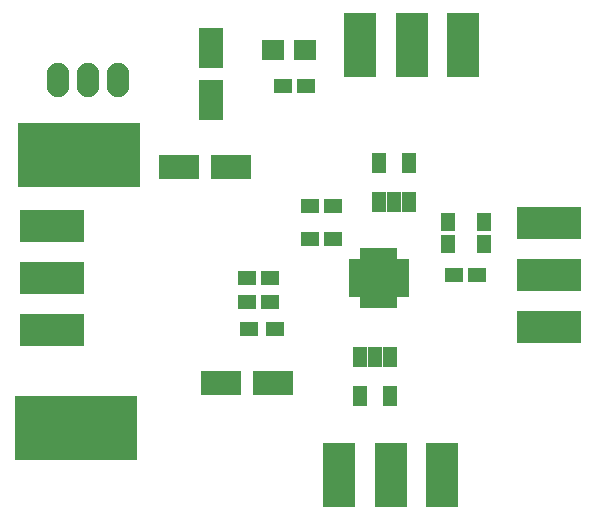
<source format=gts>
G04 #@! TF.FileFunction,Soldermask,Top*
%FSLAX46Y46*%
G04 Gerber Fmt 4.6, Leading zero omitted, Abs format (unit mm)*
G04 Created by KiCad (PCBNEW 4.0.2+dfsg1-stable) date Mo 13 Nov 2017 21:14:13 CET*
%MOMM*%
G01*
G04 APERTURE LIST*
%ADD10C,0.100000*%
%ADD11R,1.160000X1.800000*%
%ADD12R,1.600000X1.150000*%
%ADD13R,3.399740X2.000200*%
%ADD14R,1.150000X1.600000*%
%ADD15R,2.000200X3.399740*%
%ADD16R,1.250000X0.700000*%
%ADD17R,0.700000X1.250000*%
%ADD18R,1.700000X1.700000*%
%ADD19R,1.900000X1.700000*%
%ADD20R,5.480000X2.690000*%
%ADD21R,5.480000X2.820000*%
%ADD22R,2.690000X5.480000*%
%ADD23R,2.820000X5.480000*%
%ADD24R,1.600000X1.300000*%
%ADD25R,10.400000X5.400000*%
%ADD26O,1.901140X2.899360*%
G04 APERTURE END LIST*
D10*
D11*
X64808100Y-78676500D03*
X63538100Y-78676500D03*
X62268100Y-78676500D03*
X64808100Y-75336400D03*
X62293500Y-75336400D03*
D12*
X53020000Y-85090000D03*
X51120000Y-85090000D03*
X53020000Y-87122000D03*
X51120000Y-87122000D03*
X58354000Y-81788000D03*
X56454000Y-81788000D03*
D13*
X48854360Y-93980000D03*
X53253640Y-93980000D03*
D12*
X70546000Y-84836000D03*
X68646000Y-84836000D03*
D14*
X68072000Y-82230000D03*
X68072000Y-80330000D03*
D13*
X49697640Y-75692000D03*
X45298360Y-75692000D03*
D15*
X48006000Y-65618360D03*
X48006000Y-70017640D03*
D12*
X54168000Y-68834000D03*
X56068000Y-68834000D03*
D16*
X60280000Y-83840000D03*
X60280000Y-84340000D03*
X60280000Y-84840000D03*
X60280000Y-85340000D03*
X60280000Y-85840000D03*
X60280000Y-86340000D03*
D17*
X60980000Y-87040000D03*
X61480000Y-87040000D03*
X61980000Y-87040000D03*
X62480000Y-87040000D03*
X62980000Y-87040000D03*
X63480000Y-87040000D03*
D16*
X64180000Y-86340000D03*
X64180000Y-85840000D03*
X64180000Y-85340000D03*
X64180000Y-84840000D03*
X64180000Y-84340000D03*
X64180000Y-83840000D03*
D17*
X63480000Y-83140000D03*
X62980000Y-83140000D03*
X62480000Y-83140000D03*
X61980000Y-83140000D03*
X61480000Y-83140000D03*
X60980000Y-83140000D03*
D18*
X62880000Y-85740000D03*
X62880000Y-84440000D03*
X61580000Y-85740000D03*
X61580000Y-84440000D03*
D19*
X53260000Y-65786000D03*
X55960000Y-65786000D03*
D20*
X34602000Y-85090000D03*
D21*
X34602000Y-80710000D03*
X34602000Y-89470000D03*
D22*
X65024000Y-65336000D03*
D23*
X69404000Y-65336000D03*
X60644000Y-65336000D03*
D22*
X63246000Y-101796000D03*
D23*
X58866000Y-101796000D03*
X67626000Y-101796000D03*
D20*
X76650000Y-84836000D03*
D21*
X76650000Y-89216000D03*
X76650000Y-80456000D03*
D24*
X53424000Y-89408000D03*
X51224000Y-89408000D03*
D25*
X36830000Y-74676000D03*
X36576000Y-97790000D03*
D14*
X71120000Y-82230000D03*
X71120000Y-80330000D03*
D12*
X58354000Y-78994000D03*
X56454000Y-78994000D03*
D26*
X37592000Y-68326000D03*
X35052000Y-68326000D03*
X40132000Y-68326000D03*
D11*
X60667900Y-91757500D03*
X61937900Y-91757500D03*
X63207900Y-91757500D03*
X60667900Y-95097600D03*
X63182500Y-95097600D03*
M02*

</source>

→ Exercise details
Go through the material above and repeat it exactly. Omit the pictures.

→ Your solution
<source format=gts>
G04 #@! TF.FileFunction,Soldermask,Top*
%FSLAX46Y46*%
G04 Gerber Fmt 4.6, Leading zero omitted, Abs format (unit mm)*
G04 Created by KiCad (PCBNEW 4.0.2+dfsg1-stable) date Mo 13 Nov 2017 21:14:13 CET*
%MOMM*%
G01*
G04 APERTURE LIST*
%ADD10C,0.100000*%
%ADD11R,1.160000X1.800000*%
%ADD12R,1.600000X1.150000*%
%ADD13R,3.399740X2.000200*%
%ADD14R,1.150000X1.600000*%
%ADD15R,2.000200X3.399740*%
%ADD16R,1.250000X0.700000*%
%ADD17R,0.700000X1.250000*%
%ADD18R,1.700000X1.700000*%
%ADD19R,1.900000X1.700000*%
%ADD20R,5.480000X2.690000*%
%ADD21R,5.480000X2.820000*%
%ADD22R,2.690000X5.480000*%
%ADD23R,2.820000X5.480000*%
%ADD24R,1.600000X1.300000*%
%ADD25R,10.400000X5.400000*%
%ADD26O,1.901140X2.899360*%
G04 APERTURE END LIST*
D10*
D11*
X64808100Y-78676500D03*
X63538100Y-78676500D03*
X62268100Y-78676500D03*
X64808100Y-75336400D03*
X62293500Y-75336400D03*
D12*
X53020000Y-85090000D03*
X51120000Y-85090000D03*
X53020000Y-87122000D03*
X51120000Y-87122000D03*
X58354000Y-81788000D03*
X56454000Y-81788000D03*
D13*
X48854360Y-93980000D03*
X53253640Y-93980000D03*
D12*
X70546000Y-84836000D03*
X68646000Y-84836000D03*
D14*
X68072000Y-82230000D03*
X68072000Y-80330000D03*
D13*
X49697640Y-75692000D03*
X45298360Y-75692000D03*
D15*
X48006000Y-65618360D03*
X48006000Y-70017640D03*
D12*
X54168000Y-68834000D03*
X56068000Y-68834000D03*
D16*
X60280000Y-83840000D03*
X60280000Y-84340000D03*
X60280000Y-84840000D03*
X60280000Y-85340000D03*
X60280000Y-85840000D03*
X60280000Y-86340000D03*
D17*
X60980000Y-87040000D03*
X61480000Y-87040000D03*
X61980000Y-87040000D03*
X62480000Y-87040000D03*
X62980000Y-87040000D03*
X63480000Y-87040000D03*
D16*
X64180000Y-86340000D03*
X64180000Y-85840000D03*
X64180000Y-85340000D03*
X64180000Y-84840000D03*
X64180000Y-84340000D03*
X64180000Y-83840000D03*
D17*
X63480000Y-83140000D03*
X62980000Y-83140000D03*
X62480000Y-83140000D03*
X61980000Y-83140000D03*
X61480000Y-83140000D03*
X60980000Y-83140000D03*
D18*
X62880000Y-85740000D03*
X62880000Y-84440000D03*
X61580000Y-85740000D03*
X61580000Y-84440000D03*
D19*
X53260000Y-65786000D03*
X55960000Y-65786000D03*
D20*
X34602000Y-85090000D03*
D21*
X34602000Y-80710000D03*
X34602000Y-89470000D03*
D22*
X65024000Y-65336000D03*
D23*
X69404000Y-65336000D03*
X60644000Y-65336000D03*
D22*
X63246000Y-101796000D03*
D23*
X58866000Y-101796000D03*
X67626000Y-101796000D03*
D20*
X76650000Y-84836000D03*
D21*
X76650000Y-89216000D03*
X76650000Y-80456000D03*
D24*
X53424000Y-89408000D03*
X51224000Y-89408000D03*
D25*
X36830000Y-74676000D03*
X36576000Y-97790000D03*
D14*
X71120000Y-82230000D03*
X71120000Y-80330000D03*
D12*
X58354000Y-78994000D03*
X56454000Y-78994000D03*
D26*
X37592000Y-68326000D03*
X35052000Y-68326000D03*
X40132000Y-68326000D03*
D11*
X60667900Y-91757500D03*
X61937900Y-91757500D03*
X63207900Y-91757500D03*
X60667900Y-95097600D03*
X63182500Y-95097600D03*
M02*

</source>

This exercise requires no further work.